Dutch civil service pension giant ABP says it was among the buyers of Belgium’s inaugural sovereign green bond.
The €409bn fund has announced it invested €360m in 15-year green bonds from the Belgian state, which aims to use the proceeds to combat climate change.
The 1.25%, €4.5bn issue matures on April 22 2033, according to the Belgian Debt Agency. Belgium is rated Aa3/AA/AA-. Belgian sovereign bonds are known as OLOs (Obligation Linéaire).
The agency said that joint leads and book runners were Barclays, BNP Paribas Fortis, Crédit Agricole CIB, ING and JP Morgan. The co-lead group comprised Citi, KBC Bank, Morgan Stanley, Nomura International and SG CIB. The selling group was ABN-Amro, Belfius, Rabobank and Scotia Capital.
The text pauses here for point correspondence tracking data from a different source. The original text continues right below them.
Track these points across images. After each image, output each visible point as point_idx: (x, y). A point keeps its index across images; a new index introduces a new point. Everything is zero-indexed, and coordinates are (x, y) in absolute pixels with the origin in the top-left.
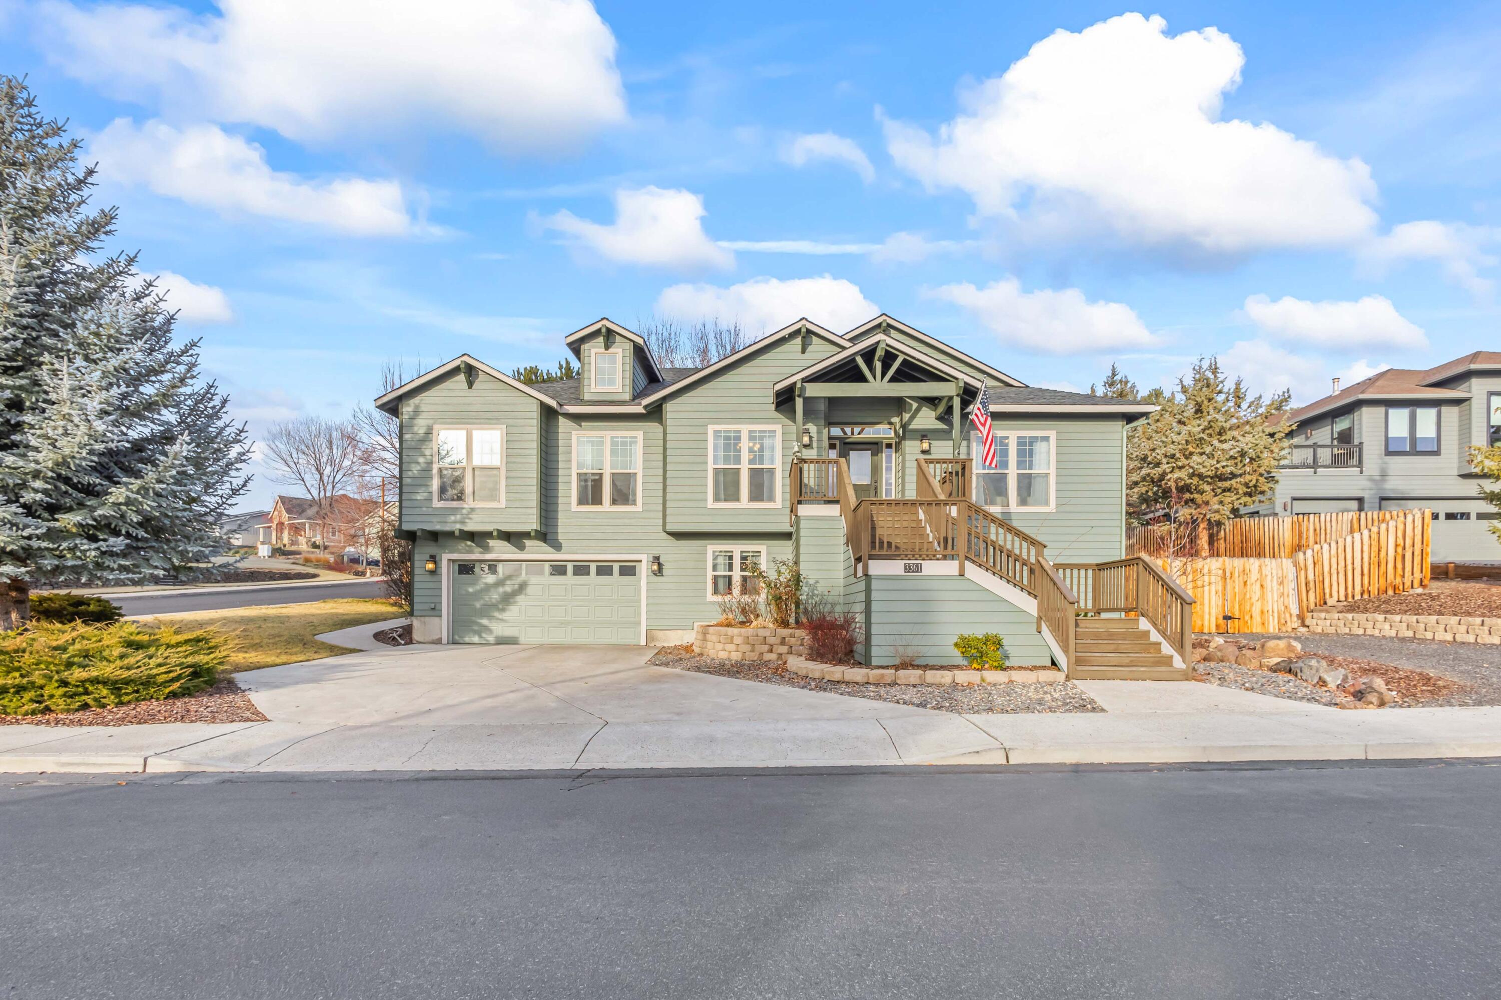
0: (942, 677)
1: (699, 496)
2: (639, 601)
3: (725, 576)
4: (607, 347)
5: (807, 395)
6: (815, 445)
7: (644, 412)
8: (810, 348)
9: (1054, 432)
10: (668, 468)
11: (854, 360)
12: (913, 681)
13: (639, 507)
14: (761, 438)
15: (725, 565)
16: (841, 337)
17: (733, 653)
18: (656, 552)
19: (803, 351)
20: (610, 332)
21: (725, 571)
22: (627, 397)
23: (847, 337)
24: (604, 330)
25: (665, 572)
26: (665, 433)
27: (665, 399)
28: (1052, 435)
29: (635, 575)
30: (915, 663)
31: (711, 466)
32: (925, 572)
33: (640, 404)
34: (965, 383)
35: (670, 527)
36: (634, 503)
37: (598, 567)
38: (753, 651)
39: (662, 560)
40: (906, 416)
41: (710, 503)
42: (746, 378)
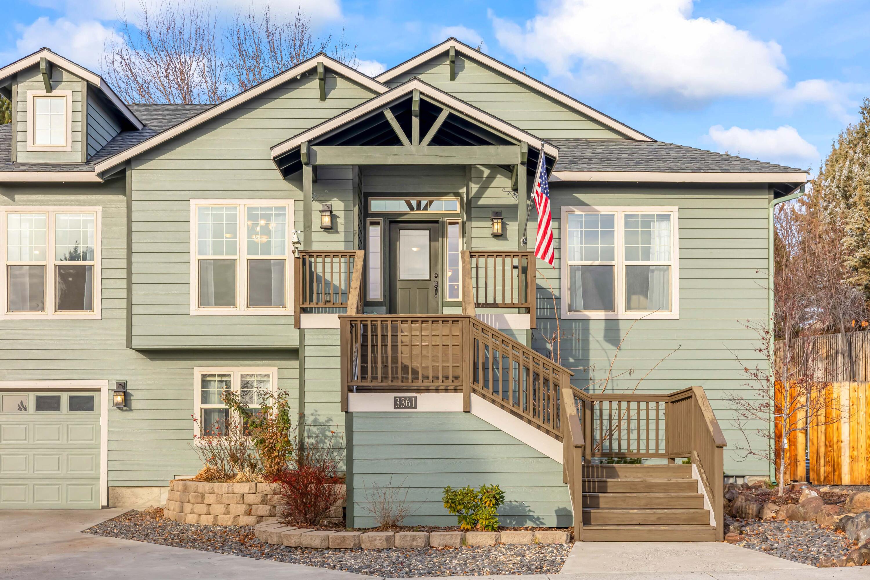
0: (414, 540)
1: (181, 299)
2: (98, 446)
3: (220, 411)
4: (50, 88)
5: (318, 163)
6: (341, 227)
7: (99, 180)
8: (333, 94)
9: (677, 208)
10: (134, 260)
11: (382, 115)
12: (378, 544)
13: (96, 314)
14: (268, 218)
15: (220, 394)
16: (373, 79)
17: (203, 517)
18: (121, 377)
19: (323, 97)
20: (51, 66)
21: (220, 403)
22: (78, 158)
23: (383, 79)
24: (43, 65)
25: (134, 404)
26: (130, 211)
27: (128, 162)
28: (674, 211)
29: (91, 409)
30: (398, 524)
31: (194, 257)
32: (420, 408)
33: (93, 170)
34: (529, 146)
35: (136, 342)
36: (90, 308)
37: (38, 399)
38: (227, 513)
39: (129, 388)
40: (474, 188)
41: (194, 309)
42: (244, 134)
The Green OLO framework was presented to the investor community recently with a pan-European roadshow.In July last year ABP invested more than €100m in French sustainable transport bonds from rail company SNCF Réseau.
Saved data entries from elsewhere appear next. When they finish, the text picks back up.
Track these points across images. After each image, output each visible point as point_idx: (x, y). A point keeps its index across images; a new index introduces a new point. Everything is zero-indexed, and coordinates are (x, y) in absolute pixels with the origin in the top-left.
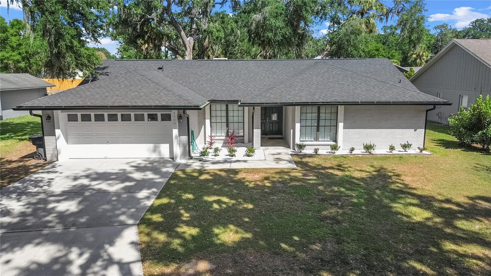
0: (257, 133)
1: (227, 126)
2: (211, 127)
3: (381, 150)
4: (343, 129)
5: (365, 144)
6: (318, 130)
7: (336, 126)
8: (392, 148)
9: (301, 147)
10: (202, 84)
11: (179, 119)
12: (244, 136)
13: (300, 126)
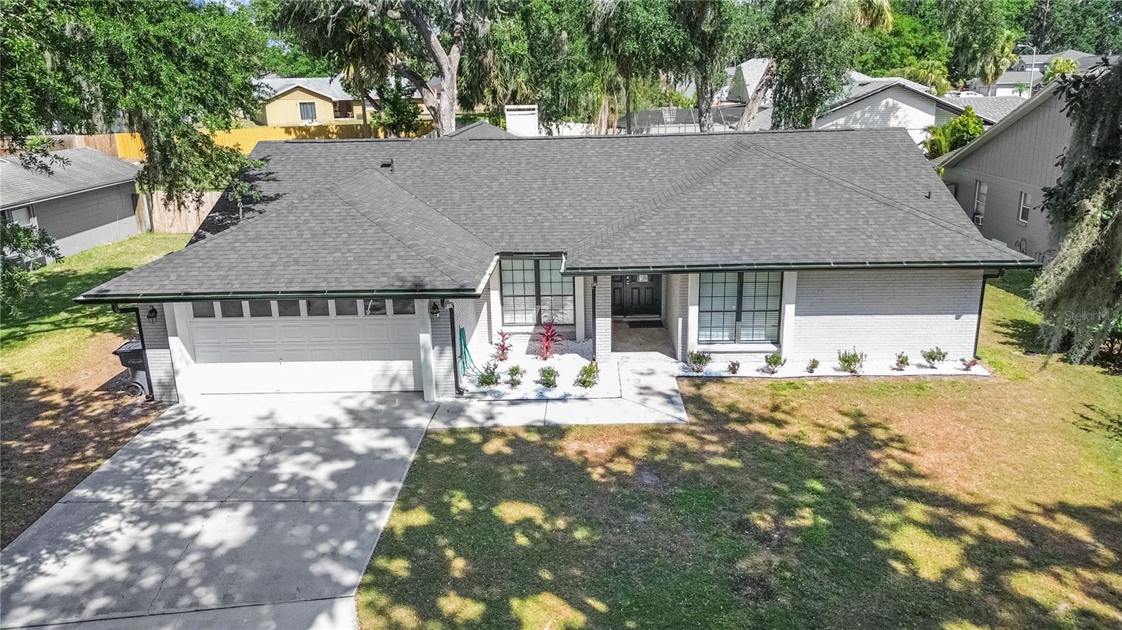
0: (604, 326)
1: (538, 303)
2: (502, 304)
3: (877, 365)
4: (796, 315)
5: (843, 352)
6: (739, 319)
7: (780, 311)
8: (903, 361)
9: (701, 359)
12: (574, 325)
13: (700, 312)
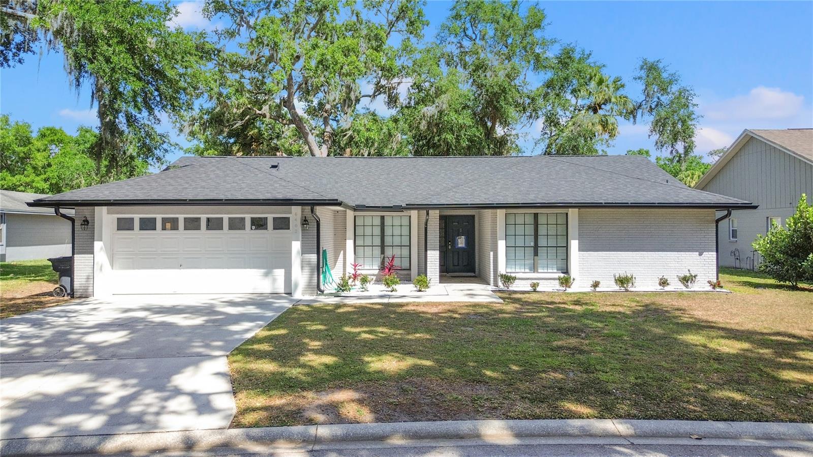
0: (434, 257)
1: (383, 252)
2: (355, 254)
3: (646, 284)
4: (579, 251)
5: (617, 276)
6: (536, 254)
7: (567, 247)
8: (664, 283)
9: (507, 279)
10: (342, 187)
11: (303, 224)
12: (410, 269)
13: (506, 247)
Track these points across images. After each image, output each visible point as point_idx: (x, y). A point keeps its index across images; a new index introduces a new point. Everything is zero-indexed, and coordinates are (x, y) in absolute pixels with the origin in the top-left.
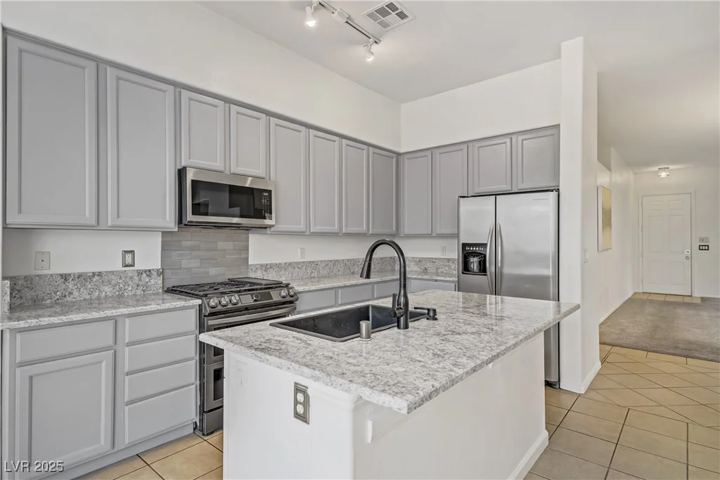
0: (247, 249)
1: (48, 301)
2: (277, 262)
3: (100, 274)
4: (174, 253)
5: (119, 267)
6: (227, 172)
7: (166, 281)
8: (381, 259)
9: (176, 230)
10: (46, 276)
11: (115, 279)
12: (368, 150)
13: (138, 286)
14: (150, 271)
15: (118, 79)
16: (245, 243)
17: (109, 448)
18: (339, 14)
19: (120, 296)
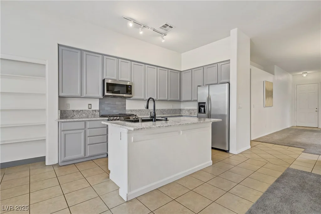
0: (125, 104)
1: (69, 117)
2: (136, 109)
3: (82, 110)
4: (103, 105)
5: (87, 109)
6: (118, 80)
7: (100, 114)
8: (175, 109)
9: (102, 98)
10: (69, 110)
11: (86, 112)
12: (168, 71)
13: (92, 114)
14: (96, 110)
15: (86, 54)
17: (84, 156)
18: (151, 28)
19: (88, 117)
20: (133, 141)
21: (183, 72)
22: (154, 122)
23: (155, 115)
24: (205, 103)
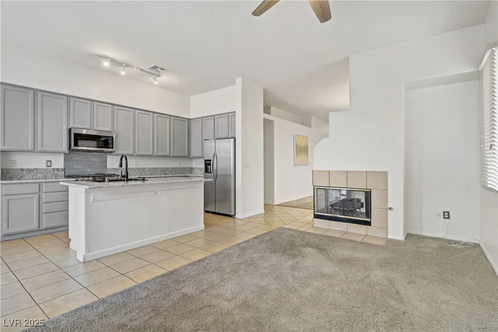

Separately, the Madrid stock exchange, the Bolsa de Madrid, said it has admitted new 10-year sustainable bonds worth €1bn issued by the Madrid regional government. Their annual coupon, or interest rate, is 1.773%.
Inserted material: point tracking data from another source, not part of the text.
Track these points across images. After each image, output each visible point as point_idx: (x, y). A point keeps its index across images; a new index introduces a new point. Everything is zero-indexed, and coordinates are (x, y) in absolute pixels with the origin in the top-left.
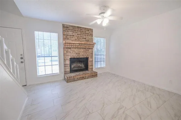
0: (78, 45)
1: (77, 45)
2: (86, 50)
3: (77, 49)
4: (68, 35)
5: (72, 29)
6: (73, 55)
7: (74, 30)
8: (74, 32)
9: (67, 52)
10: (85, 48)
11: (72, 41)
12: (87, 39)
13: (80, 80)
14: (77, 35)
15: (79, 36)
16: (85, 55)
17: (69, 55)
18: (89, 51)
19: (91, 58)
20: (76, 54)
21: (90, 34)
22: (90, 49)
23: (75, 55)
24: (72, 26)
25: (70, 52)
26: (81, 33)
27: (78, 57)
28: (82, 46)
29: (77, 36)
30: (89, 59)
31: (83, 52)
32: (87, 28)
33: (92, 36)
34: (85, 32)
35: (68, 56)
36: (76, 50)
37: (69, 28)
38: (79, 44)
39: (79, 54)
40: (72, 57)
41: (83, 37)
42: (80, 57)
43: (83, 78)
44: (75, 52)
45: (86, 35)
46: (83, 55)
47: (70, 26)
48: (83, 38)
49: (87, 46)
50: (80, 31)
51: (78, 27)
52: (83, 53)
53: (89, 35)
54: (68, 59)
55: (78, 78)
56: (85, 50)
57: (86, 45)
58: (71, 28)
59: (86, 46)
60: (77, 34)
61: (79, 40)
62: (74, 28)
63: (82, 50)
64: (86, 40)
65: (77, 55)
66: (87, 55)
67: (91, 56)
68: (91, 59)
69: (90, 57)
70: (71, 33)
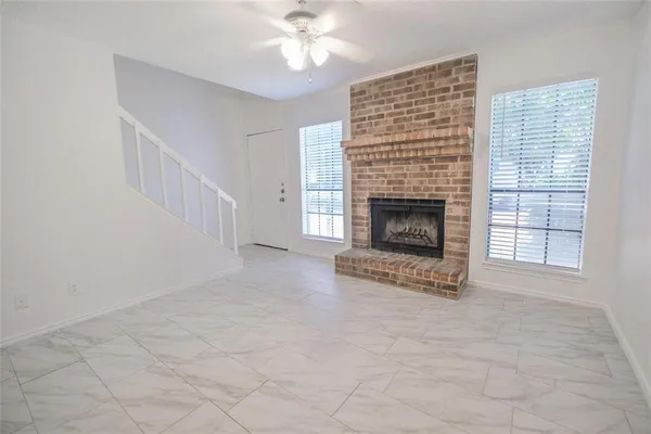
0: (388, 148)
1: (382, 149)
2: (431, 168)
3: (392, 166)
4: (364, 119)
5: (377, 91)
6: (379, 189)
7: (383, 94)
8: (382, 102)
9: (359, 177)
10: (428, 159)
11: (376, 136)
12: (437, 117)
13: (373, 279)
14: (393, 110)
15: (403, 113)
16: (427, 189)
17: (364, 189)
18: (450, 171)
19: (457, 203)
20: (389, 182)
21: (456, 88)
22: (453, 159)
23: (385, 186)
24: (377, 82)
25: (369, 177)
26: (410, 97)
27: (396, 194)
28: (408, 151)
29: (391, 115)
30: (447, 207)
31: (416, 175)
32: (440, 66)
33: (471, 94)
34: (432, 85)
35: (361, 189)
36: (388, 169)
37: (367, 94)
38: (392, 144)
39: (401, 182)
40: (376, 193)
41: (419, 110)
42: (402, 195)
43: (384, 278)
44: (385, 176)
45: (432, 100)
46: (415, 189)
47: (370, 84)
48: (417, 118)
49: (430, 149)
50: (407, 90)
51: (398, 77)
52: (415, 182)
53: (452, 92)
54: (363, 201)
55: (366, 271)
56: (426, 165)
57: (418, 146)
58: (374, 90)
59: (423, 150)
60: (396, 107)
61: (402, 127)
62: (383, 87)
63: (413, 168)
64: (433, 122)
65: (391, 186)
66: (437, 189)
67: (456, 197)
68: (454, 207)
69: (450, 200)
70: (373, 107)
BBVA, Barclays, HSBC, ING and Santander were Joint Bookrunners, the exchange said – adding this is the third issue of sustainable bonds of the Madrid region to be admitted to trading on BME´s Fixed Income market in the last two years, amounting to €1.7bn in all.
It went on to say that the new bond is issued within the framework of the United Nations’ Sustainable Development Goals that includes use of funds for projects on health, education, social services, promotion of employment, public transport and housing.